Kevin Butler looked up as thousands of Cardinals fans waited to cascade down.
After seven years of pent-up frustration, an impromptu party was ready to break out, and all the veteran kicker had to do was connect on a 20-yard field goal.
The snap was good, the hold perfect, but from the moment the ball was hit, it started slicing left, and Butler braced for the worst.
"I just remember holding my head and going, 'Oh, gosh,'" Butler said. "If I didn't make that, they might have carried me out of the stadium instead of the goalposts."
The ball doinked off the left upright and barely fluttered through -- but by a whisker or by a mile, it did not matter.
The Cardinals, after 13 consecutive losses to the vaunted Dallas Cowboys, had slayed the dragon with a 25-22 overtime victory in the 1997 regular-season home opener.
"It was a long time coming," said wide receiver Rob Moore, who played for the Cardinals from 1995 to 2001. "It was a team that in the past had done some really disrespectful things – little things like walking through our stretch lines before a game instead of walking around. All the little things like that kind of add up over the years, and we knew at that particular time that we were good enough to beat them. It was just a matter of us believing that and getting it done."
Unbeknownst to many, the last-second victory was only the start of the fun, as thousands of Cardinals fans streamed onto the field for a spontaneous celebration.
Some congratulated the players, while a more daring group of revelers climbed the goalposts, dislodged them from the ground and began an epic march to Mill Avenue.

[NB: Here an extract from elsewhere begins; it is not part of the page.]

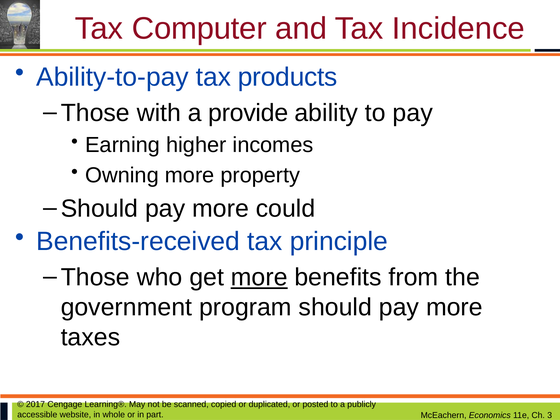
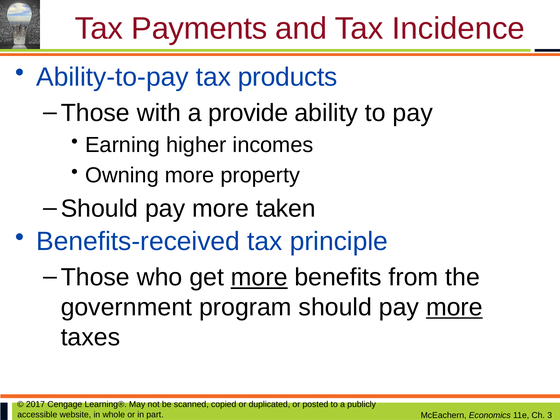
Computer: Computer -> Payments
could: could -> taken
more at (454, 307) underline: none -> present
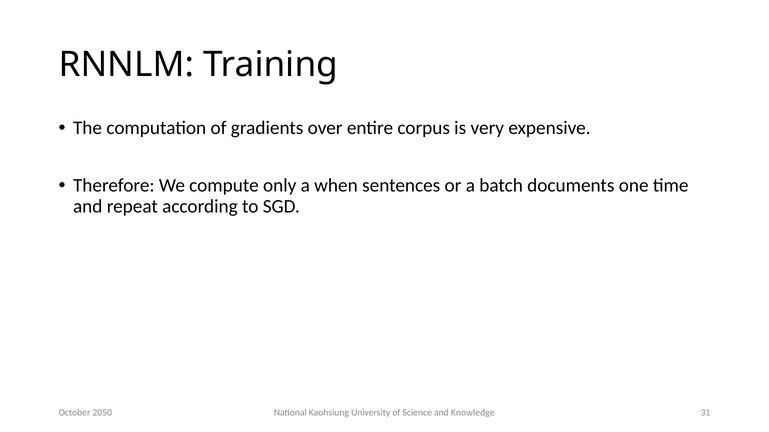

"My brothers had bruises on their shoulders," said Jake Plummer, then a rookie quarterback for the Cardinals. "They were riding on the goalposts at one point. They were having a wild time."

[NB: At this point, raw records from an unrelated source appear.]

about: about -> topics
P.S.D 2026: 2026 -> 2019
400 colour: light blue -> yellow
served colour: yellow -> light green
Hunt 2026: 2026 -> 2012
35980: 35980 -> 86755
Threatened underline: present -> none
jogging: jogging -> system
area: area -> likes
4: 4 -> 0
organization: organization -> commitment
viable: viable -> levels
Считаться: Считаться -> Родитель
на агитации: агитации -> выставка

In 1997, the Cardinals were wrapping up a decade in the desert, and it had mostly been futile. There were no winning seasons in that span, and the battle to change the allegiance of the locals was still being waged.
"A lot of people come to the Valley from other places, and they were still loyal to their home teams," said Larry Centers, the Cardinals' star fullback from 1990 to 1998. "And we, quite frankly, hadn't really given them a whole lot to root for."

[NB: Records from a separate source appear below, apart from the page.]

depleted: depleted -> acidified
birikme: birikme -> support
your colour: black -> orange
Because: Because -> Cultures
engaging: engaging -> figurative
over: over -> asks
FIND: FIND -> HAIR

The tepid support was never more obvious than the annual home game against the division rival Cowboys.
"Before the Cardinals came, they were the only game in town," said Vince Tobin, the Cardinals' head coach from 1996 through 2000. "When you played them, you had probably 80 percent Cowboy fans in the stands and 20 percent Cardinal fans. I used to always say that the fans had to fight as hard in the stands as we did on the field to get a victory."
The Cardinals lost their opener in 1997, and the Cowboys won theirs by 30. Dallas had won five NFC East titles and three championships that decade, and the team still had Troy Aikman, Michael Irvin, Emmitt Smith and Deion Sanders on its roster.
Needless to say, hopes weren't particularly high that the Cardinals' home opener was going to have a much different outcome than any of the previous clashes.
"They were the big brothers, and we were the little brothers," said Frank Sanders, a standout Cardinals wide receiver from 1995 through 2002. "They had all the names and all the swag."